**Text excerpt**
---
Opinion
KAUS, P. J.Objectors (plaintiffs) are beneficiaries under a testamentary trust established in the will of Ralph Collins, deceased. Carl Lamb and Charles E. Millikan, Jr., (defendants) were, respectively, Collins’ business partner and lawyer. They were named in Collins’ will as trustees. In 1973 defendants filed a petition for an order approving and settling the first and final account and discharging the trustees. Plaintiffs objected on grounds that defendants had improperly invested $50,000 and requested that defendants be surcharged. After a hearing, the trial court ruled in favor of defendants, and approved the account, terminated the trust, and discharged the trustees. Plaintiff beneficiaries have appealed.
Facts
The primary beneficiaries under the testimentary trust were Collins’ wife and children; his mother and father were also named as beneficiaries. General support provisions were included; the will also specifically provided that the trustees pay his daughter $4,000 a year for five years for her undergraduate and graduate education.
Paragraph (d) of the declaration of trust recited the powers of the trustees in the usual, inclusive fashion. Subparagraph (3) authorized the trustees to purchase “every kind of property, real, personal or mixed, and every kind of investment, specifically including, but not by way of limitation, corporate obligations of every kind, and stocks, preferred or *667common, irrespective of whether said investments are in accordance with the laws then enforced in the State of California pertaining to the investment of trust funds by corporate trustees.”
Subparagraph (3) provided: “Unless specifically limited, all discretions conferred upon the Trustee shall be absolute, and their exercise conclusive on all persons interested] in this trust. The enumeration of certain powers of the Trustee shall not limit its general powers, the Trustee, subject always to the discharge of its fiduciary obligations, being vested with and having all the rights, powers and privileges which an absolute owner of the same property would have.”
Collins died in 1963 and his will was admitted to probate. In June 1965, the court ordered the estate to be distributed. After various other payments and distributions, defendant trustees received about $80,000 as the trust principal. After other distributions, such as the annual $4,000 payment for the education of Collins’ daughter, the trustees had about $50,000 available for investment.
Defendant Millikan’s clients included two real property developers, Downing and Ward. In March 1965, Millikan filed an action on behalf of Downing and Ward against a lender who refused to honor a commitment to carry certain construction loans. In June 1965, defendants learned that Downing and Ward wanted to borrow $50,000. Millikan knew that the builders wanted the loan because of their difficulties with the lender who had withdrawn its loan commitment.
The loan would be secured by a second trust deed to 9.38 acres of unimproved real property in San Bernardino County near Upland. This property was subject to a $90,000 first trust deed; the note which secured the first trust deed was payable in quarterly installments of interest only, and due in full in three years, that is, in July 1968. The $50,000 loan to be made by defendants would be payable in monthly installments of interest only, at 10 percent interest with the full amount due in 30 months, that is, in January 1968.
---
**Data for analysis**

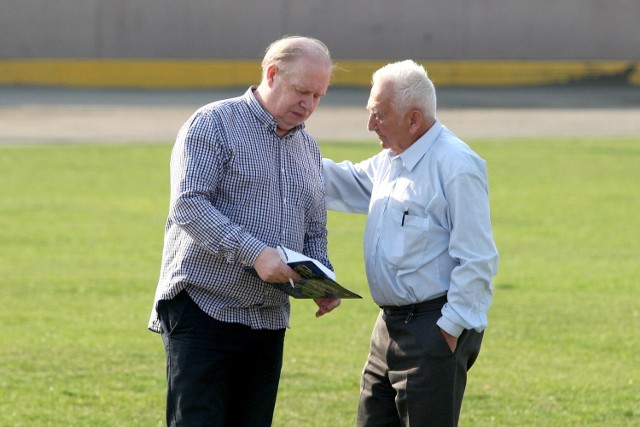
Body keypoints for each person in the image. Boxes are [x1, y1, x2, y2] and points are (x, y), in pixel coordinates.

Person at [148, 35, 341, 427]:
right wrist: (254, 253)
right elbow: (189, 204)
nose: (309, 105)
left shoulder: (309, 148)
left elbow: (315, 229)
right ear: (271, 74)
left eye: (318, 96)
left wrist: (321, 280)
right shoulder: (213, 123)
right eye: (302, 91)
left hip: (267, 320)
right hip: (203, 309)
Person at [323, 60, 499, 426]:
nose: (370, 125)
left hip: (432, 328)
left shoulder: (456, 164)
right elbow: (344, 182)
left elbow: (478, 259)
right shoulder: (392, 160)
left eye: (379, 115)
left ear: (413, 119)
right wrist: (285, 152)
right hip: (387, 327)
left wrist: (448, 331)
---
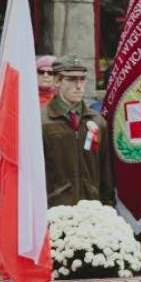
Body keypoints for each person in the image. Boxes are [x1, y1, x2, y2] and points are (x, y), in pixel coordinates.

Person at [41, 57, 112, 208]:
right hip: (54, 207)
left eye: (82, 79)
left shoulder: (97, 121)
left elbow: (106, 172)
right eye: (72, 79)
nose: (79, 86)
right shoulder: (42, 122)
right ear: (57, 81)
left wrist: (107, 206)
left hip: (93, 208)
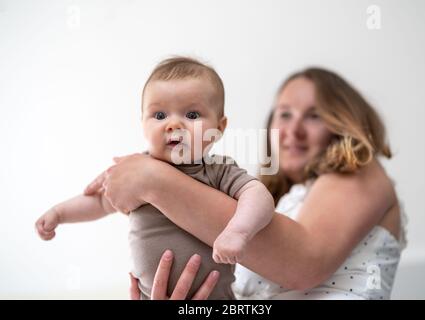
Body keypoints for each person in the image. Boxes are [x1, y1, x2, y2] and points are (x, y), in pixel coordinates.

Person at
---
**Check your understanding**
1. In the court opinion, what annual payment did the will direct the trustees to make to Collins' daughter, and for how long?
2. Reproduce everything in the court opinion from "Collins died in" down to "available for investment.".
The records have no connection to the court opinion.

**Responses by task**
1. $4,000 a year for five years, for her undergraduate and graduate education.

2.
Collins died in 1963 and his will was admitted to probate. In June 1965, the court ordered the estate to be distributed. After various other payments and distributions, defendant trustees received about $80,000 as the trust principal. After other distributions, such as the annual $4,000 payment for the education of Collins’ daughter, the trustees had about $50,000 available for investment.